Ibn al-Nafis revealed the first
description of the pulmonary circulation, after that advanced by Galen in the
second century and tainted by gross errors (two separate networks: from the
liver and the heart, which prohibits any notion of circulation). Ibn al-Nafis
postulated that:
"When the blood has been
refined in this cavity (the right ventricle of the heart), it is indispensable
that it pass into the left cavity where the vital spirits are born, but that
there was no direct passage between them. The thick septum of the heart was in
no way perforated and did not have visible pores as some people thought, nor
pores invisible as imagined by Galen, on the contrary the pores of the heart
are closed there. The heart of the heart had to circulate in the arterial vein
(our pulmonary artery) to the lungs, then spread in the substance of this organ
where it mingled with the air so that its finest part was purified and passed
in the venous artery (our pulmonary veins) to arrive in the left cavity of the
heart and form the vital spirit. "
"The less refined residue of
this blood is used in the feeding of the lung, which is why there are
perceptible passages between these two vessels (arteries and pulmonary veins)."
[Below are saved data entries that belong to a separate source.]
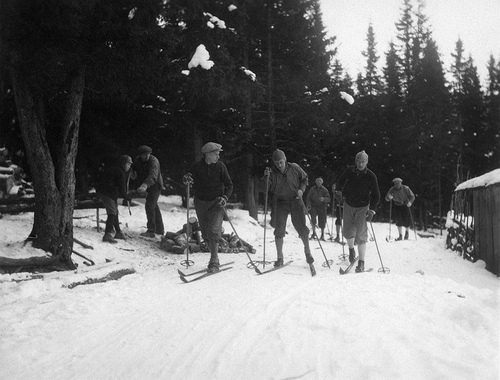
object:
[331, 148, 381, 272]
person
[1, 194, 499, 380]
snow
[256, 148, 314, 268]
person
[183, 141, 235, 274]
person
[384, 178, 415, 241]
person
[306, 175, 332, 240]
person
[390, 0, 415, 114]
tree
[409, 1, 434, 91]
tree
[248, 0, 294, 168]
tree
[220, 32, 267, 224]
tree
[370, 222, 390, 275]
ski pole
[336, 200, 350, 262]
ski pole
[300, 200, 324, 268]
ski pole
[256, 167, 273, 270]
ski pole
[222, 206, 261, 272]
ski pole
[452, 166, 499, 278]
cabin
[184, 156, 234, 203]
sweater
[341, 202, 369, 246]
shorts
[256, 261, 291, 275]
ski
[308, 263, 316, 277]
ski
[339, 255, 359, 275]
ski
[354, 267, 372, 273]
ski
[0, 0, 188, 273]
tree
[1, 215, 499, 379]
path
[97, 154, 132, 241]
person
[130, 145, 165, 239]
person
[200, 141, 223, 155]
hat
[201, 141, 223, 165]
person's head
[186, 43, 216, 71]
snow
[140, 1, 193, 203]
tree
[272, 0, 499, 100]
sky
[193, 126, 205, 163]
tree trunk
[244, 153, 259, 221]
tree trunk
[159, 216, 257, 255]
pile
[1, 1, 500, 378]
scene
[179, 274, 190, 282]
tip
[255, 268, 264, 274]
tip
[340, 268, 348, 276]
tip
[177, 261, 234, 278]
ski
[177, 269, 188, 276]
tip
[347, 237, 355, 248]
sock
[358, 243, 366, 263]
sock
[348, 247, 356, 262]
ski boot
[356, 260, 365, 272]
ski boot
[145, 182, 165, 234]
pants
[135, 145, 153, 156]
cap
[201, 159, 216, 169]
shirt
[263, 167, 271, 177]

Ibn al-Nafis refutes the errors
of his predecessors: the galenical dogma on the inter ventricular communication
and the description of the pulmonary circulation:
"The heart has only two
ventricles, and there is absolutely no opening between them, and the dissection
is opposed to what they pretended, since the septum between these two cavities
is much thicker than any other. The interest of this blood (which is in the
right cavity) is to reach the lungs, to mix with the air that is there, then to
walk through the pulmonary veins to reach the left cavity of the heart. "
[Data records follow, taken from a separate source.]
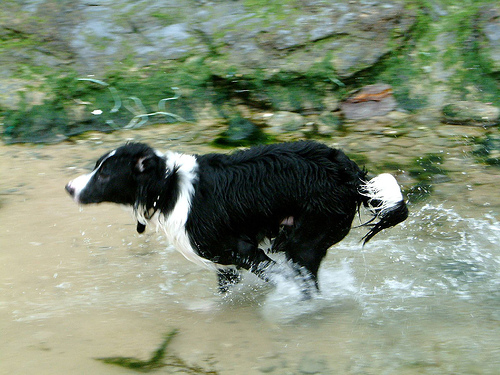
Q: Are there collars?
A: Yes, there is a collar.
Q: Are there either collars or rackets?
A: Yes, there is a collar.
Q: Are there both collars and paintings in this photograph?
A: No, there is a collar but no paintings.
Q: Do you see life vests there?
A: No, there are no life vests.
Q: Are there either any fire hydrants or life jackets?
A: No, there are no life jackets or fire hydrants.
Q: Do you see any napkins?
A: No, there are no napkins.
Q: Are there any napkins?
A: No, there are no napkins.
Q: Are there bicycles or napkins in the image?
A: No, there are no napkins or bicycles.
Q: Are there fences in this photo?
A: No, there are no fences.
He also understood the role of
the coronary arteries in the irrigation of the heart muscle:
"Moreover, the postulate [of
Avicenna] that the blood on the right side is used to feed the heart is
absolutely not true, indeed the nutrition of the heart comes from the blood
circulating in the vessels that penetrate the body of the heart ".